Sia il creditore insinuatosi tardivamente che il fallimento della S.r.l proponevano distinti ricorsi in cassazione avverso il provvedimento della corte d’appello di Venezia.
SOLUZIONE
[1] Il supremo collegio cassa il decreto di chiusura del fallimento emesso dalla corte d’appello di Venezia affermando che la norma di cui all’art. 118, primo comma, n. 1, l. fall., non esclude affatto la possibilità di prosecuzione della procedura fallimentare quando, pur in carenza di istanze di insinuazione tempestive, siano state comunque depositate istanze tardive prima dell’emissione del decreto di chiusura.
La cassazione osserva inoltre che la disposizione in esame non pone una preclusione per eventuali domande tardive e, pertanto, non gli si possa attribuire alcuna natura decadenziale.
QUESTIONI
[1] Ai sensi dell’art. 118, primo comma, n. 1, l. fall., la procedura di fallimento si chiude se “nel termine stabilito nella sentenza dichiarativa di fallimento non sono state proposte domande di ammissione al passivo”.
Si tratta di un caso di chiusura del fallimento che, nella prassi, si verifica soprattutto quando i creditori vengono soddisfatti stragiudizialmente dal debitore facendo così venir meno l’interesse a presentare istanze di ammissione al passivo che non vengono depositate o, come é avvenuto nella fattispecie concreta, vengono ritirate.
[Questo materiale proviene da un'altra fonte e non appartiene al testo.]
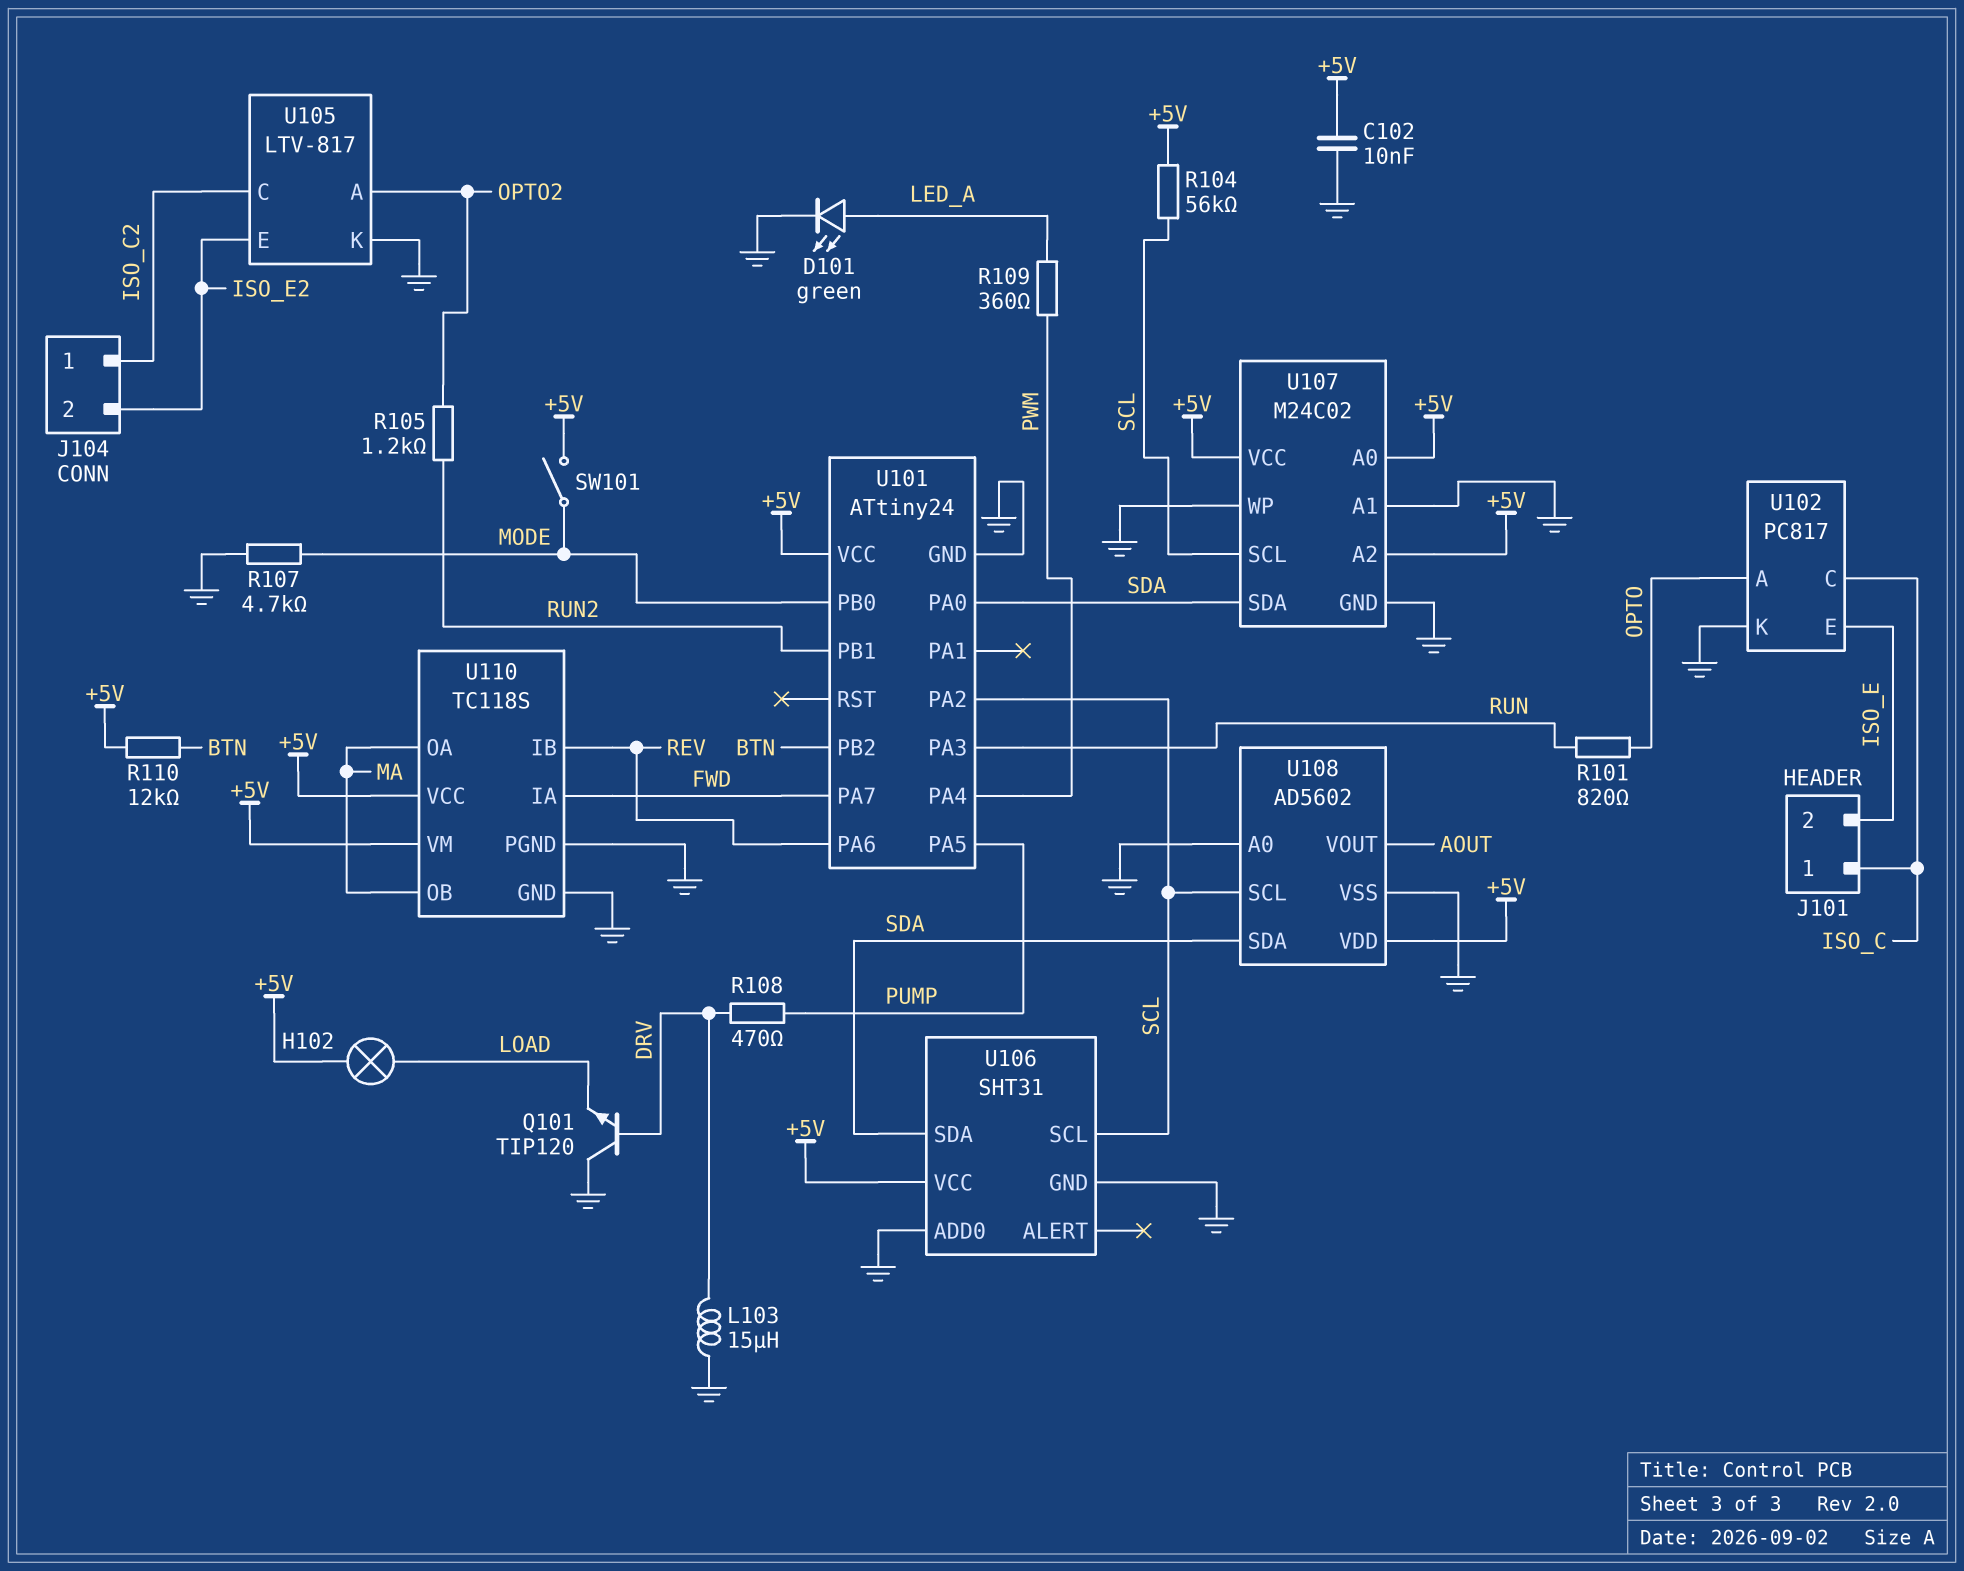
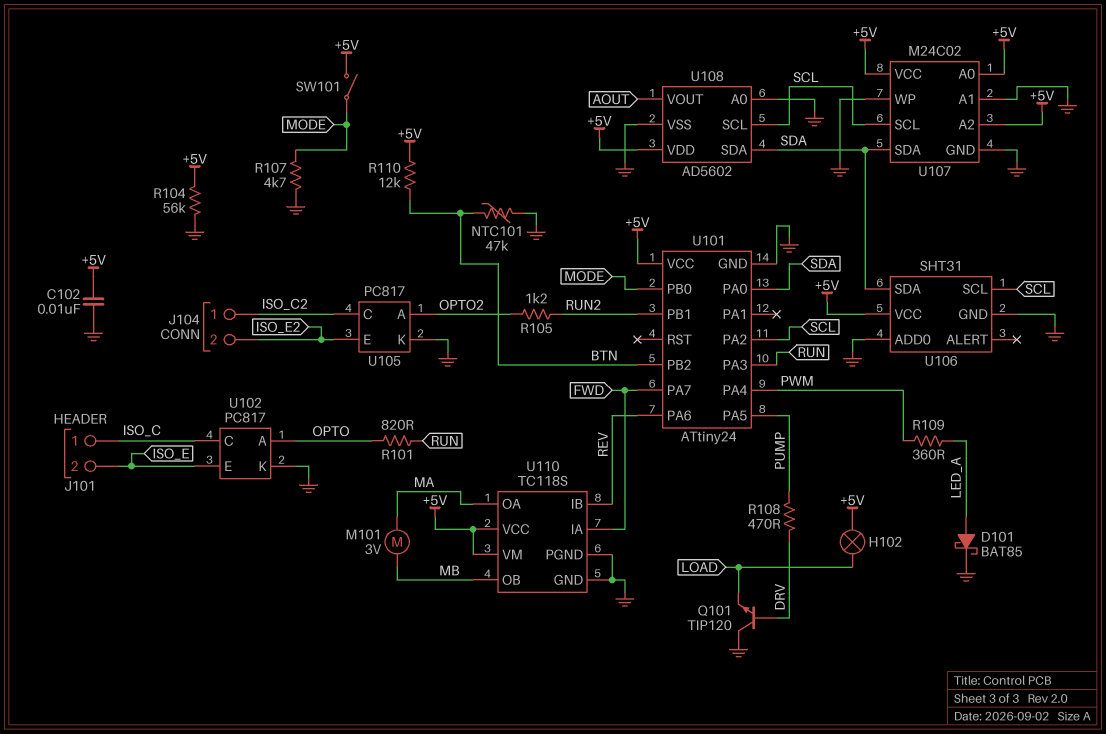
D101: LED green (A LED_A, K GND) -> schottky BAT85 (A LED_A, K GND)
L103: 15uH (DRV, GND) -> none
M101: none -> motor 3V (MA, MB)
NTC101: none -> 47k (BTN, GND)
R104: 56k (+5V, SCL) -> 56k (+5V, GND)
U105: LTV-817 -> PC817
U110 pin OB: MA -> MB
Prima della riforma della legge fallimentare nel 2006, era principio fermo nella giurisprudenza della cassazione che, in presenza di una delle ipotesi previste dall’art. 118 l.fall., nessuna facoltà discrezionale fosse data al tribunale di protrarre la procedura e di differirne la chiusura nonostante la pendenza di giudizi di dichiarazione tardiva di credito (Cass. civ., sez. VI, 2 settembre 2014, n. 18550; Cass. civ., sez. I, 13 gennaio 2010, n. 39 Cassazione civ., sez. I 22 ottobre 2007 n. 22105, Cass. civ., sez. I, 16 marzo 2001 n. 3819).
La proposizione di istanze per la dichiarazione tardiva del credito, pertanto, secondo la giurisprudenza non poteva impedire la chiusura del fallimento.
La pronuncia in commento segna un’inversione di rotta rispetto ai precedenti sopra richiamati.
In motivazione la Cassazione afferma che l’art. 118, primo comma, n. 1, l. fall. non prevede un termine di decadenza per eventuali domande tardive e non esclude la possibilità di prosecuzione della procedura fallimentare nell’ipotesi in cui, pur non essendo state depositate domande tempestive di insinuazione al passivo, siano state presentate domande tardive prima dell’emissione del decreto di chiusura del fallimento.
Secondo la Corte la funzione dell’art. 118 l.fall. è da ricercare nella “inutilità della pendenza della procedura fallimentare in carenza di domande”, ma la norma non introduce una preclusione al deposito di domande tardive, con la conseguenza che esse, ove proposte, impongono agli organi fallimentari il loro esame e, dunque, la prosecuzione della procedura.
L’interpretazione estensiva della norma, affermata dalla sentenza in esame, comporta rischi per le esigenze di speditezza della procedura e di certezza dei rapporti giuridici; i tribunali fallimentari, infatti, potrebbero essere indotti a ritardare la dichiarazione di chiusura in attesa del deposito di insinuazioni tardive anche fino alla scadenza del termine di legge di dodici mesi decorrenti dalla dichiarazione di esecutorietà dello stato passivo.